▸ **FRAGMENTO SELECCIONADO**:
_ _ _ _ _ _ _

A los diecinueve años, un campesino chucureño llamado Joaquín Blanco Calderón viajó hacia Egipto. No iba de excursión, lo hacía por trabajo: era soldado. La noticia de su viaje le llegó durante su patrullaje habitual en la vereda Palestina, en San Vicente de Chucurí, como si el destino lo conectara con el Medio Oriente. Recuerda emocionado cuando memorizó las instrucciones, aún se las sabe, las enuncia una por una.
Debía llegar al Batallón “Coronel Luciano D’elhuyar” en el menor tiempo posible. Para 1994, el sector que custodiaban Blanco Calderón y sus compañeros era zona roja; había presencia del Ejército de Liberación Nacional (Eln). A sabiendas de que podía quedar atrapado por el enemigo, prefirió persignarse y bajar a su destino, la selva tupida lo esperaba. Burlando toda trampa rival, reconoce con cierta gracia, que no fue mucha la demora: tardó cinco horas en llegar. “Menos mal estaba cerquita”, asiente con cierto tono de ironía.
Luego de los trámites, estaba listo para conformar el relevo número 50 del Batallón Colombia Nº 3 en la península del Sinaí, lugar custodiado por las Fuerzas de Paz, ejércitos del mundo coordinados por la Organización de Naciones Unidas (ONU) que garantizan el cumplimiento del acuerdo de paz firmado en 1982 entre Israel y Egipto.
Orgulloso de esta experiencia ostenta dos menciones de honor por su participación destacada en la misión. Los diplomas están enmarcados y reposan en las paredes de la sala. En pocos días serán acompañados por el diploma de bachiller de su hijo mayor.

_ _ _ _ _ _ _

▸ **DATOS PROPORCIONADOS**:
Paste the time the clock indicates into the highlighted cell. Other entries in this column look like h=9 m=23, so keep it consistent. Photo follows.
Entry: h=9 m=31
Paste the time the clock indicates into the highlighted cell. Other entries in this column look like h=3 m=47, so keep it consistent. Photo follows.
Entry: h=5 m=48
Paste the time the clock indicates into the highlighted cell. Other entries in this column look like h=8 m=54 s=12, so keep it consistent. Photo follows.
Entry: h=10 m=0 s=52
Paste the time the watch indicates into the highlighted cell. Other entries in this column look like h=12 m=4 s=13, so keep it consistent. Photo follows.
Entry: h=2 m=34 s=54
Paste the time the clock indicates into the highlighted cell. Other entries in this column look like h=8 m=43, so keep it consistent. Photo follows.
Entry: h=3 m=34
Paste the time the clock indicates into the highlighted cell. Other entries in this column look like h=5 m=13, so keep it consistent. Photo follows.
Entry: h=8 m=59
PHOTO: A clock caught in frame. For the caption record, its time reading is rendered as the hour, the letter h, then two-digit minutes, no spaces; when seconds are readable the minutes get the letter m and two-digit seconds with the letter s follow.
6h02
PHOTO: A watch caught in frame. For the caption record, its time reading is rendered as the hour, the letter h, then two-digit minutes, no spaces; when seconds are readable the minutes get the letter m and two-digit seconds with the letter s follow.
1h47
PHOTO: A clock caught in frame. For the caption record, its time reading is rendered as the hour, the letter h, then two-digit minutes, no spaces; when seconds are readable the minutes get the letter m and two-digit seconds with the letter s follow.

_ _ _ _ _ _ _

▸ **TAREAS**:
1/ Indica si cada afirmación concuerda con el texto sobre el soldado chucureño y cita las palabras que lo deciden: (a) Joaquín Blanco Calderón tenía diecinueve años cuando viajó a Egipto; (b) tardó diez horas en llegar al batallón; (c) el acuerdo de paz entre Israel y Egipto se firmó en 1994.
2/ Prosigue el texto sobre el soldado chucureño a partir de su última oración.

▸ **RESPUESTAS**:
1/
(a) Sí: «A los diecinueve años, un campesino chucureño llamado Joaquín Blanco Calderón viajó hacia Egipto».
(b) No: «tardó cinco horas en llegar».
(c) No: «acuerdo de paz firmado en 1982 entre Israel y Egipto».

2/
Blanco no olvida ese ‘viaje’. Para él fueron ocho meses de enseñanzas personales, más que militares. Allí padeció las inclemencias de los 50ºC del desierto. Mientras recrea esas escenas pasa, con cierta rapidez, ese trago amargo: “Fue difícil, en esos calores y no había ni un árbol para tener una sombra”.
En ese momento lo embargó la nostalgia por su país, pero específicamente, por la finca en la que nació y creció. Tenía grabado en su mente cada rincón de las 7,5 hectáreas que componían la parcela de sus padres. Desde entonces tiene claro que su vida está en el campo.
En esos pasajes trae a colación su infancia. Cumplidos los 12 años de edad se le medía a las labores del campo. Recuerda cuando, por órdenes de Urpiano, su padre, y en compañía de su hermano, tumbaba los árboles nativos para extender los cultivos de lulo criollo. Con cierta parsimonia comenta que su entretención de niño era correr por los bosques y “bajarse” uno que otro pájaro que merodeaba la zona. Sin querer se convirtió en una biblioteca andante de la fauna y la flora de la zona norte del hoy Parque Nacional Natural de los Yariguíes.
Siendo un niño, estaba lejos de creer que en 2005 el sector en el que se divertía y trabajaba se convertiría en zona de protec ción forestal. No dimensionaba sus actos. “En ese momento no éramos conscientes del daño que estábamos causando”, sostiene Blanco Calderón, en un momento de confesión y perdón con la naturaleza. Es aquí donde pasa a ser un campesino consciente que trabaja desde las 4 de la mañana en su finca, apostándole a los cultivos sin químicos, buscando la manera de hacer armónica su estancia en la tierra.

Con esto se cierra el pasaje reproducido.